Singing with others.
Playing Beethoven, with the doors and windows open on a balmy day in the countryside.
Cuddling up in bed in winter with my dog by my side and my cat at my head, keeping each other warm.
Lying on the ground in the south of france, at night, watching shooting starts as rocks fell from the heavens, talking quietly with friends, by the swimming pool.
Losing my French rabbit, aged 10, and running to look for her, getting puffed out and stopping to catch my breath, then having her hop past me from behind, also panting, before turning to sit and look at me, as if to say 'I've been chasing you for ages!'
Lying in the clover (with said rabbit on a string, briefly (she'd eat through it), reading a book and finding four leaf clovers, and the odd 5 and even one 6 leafed one.
sitting by a warm fire when it's cold outside.
About ten years ago, sitting on a knoll in a pine forest, eating ripe cherries from a paper bag, with the sun slanting through the trees, and no-one in sight for miles.
The scent of pine needles is one of those reliable sense-memory triggers that makes me feel happy, now.
I'd finished Year 12 (last year of high school), I'd been accepted into my first choice of university, due to start in a couple of weeks.

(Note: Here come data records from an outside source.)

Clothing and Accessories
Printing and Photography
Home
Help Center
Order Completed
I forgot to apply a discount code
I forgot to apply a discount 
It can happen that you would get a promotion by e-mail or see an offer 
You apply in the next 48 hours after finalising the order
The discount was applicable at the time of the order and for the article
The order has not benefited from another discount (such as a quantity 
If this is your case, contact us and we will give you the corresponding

I was at our holiday house, for some reason just my parents and I. Each afternoon I put some grapes and a bottle of water into a bag, went down to my favourite, quiet bit of beach (and as school year had started, there weren't many other holidaymakers left anyway) with the dog.
The prettiest place ever.
We'd have a bit of a swim then lie around in the sun. On the way back home each evening, through the foreshore campsite, we could smell the smell of barbequeues wafting through the air.
Oh, I kept meaning to add to your collection of happiness, but have no epiphanies about nature or relationships to share - however I was very happy indeed last week cooking a pie for my flatmates while singing along loudly to a tape of nineties indie music. I am probably very shallow.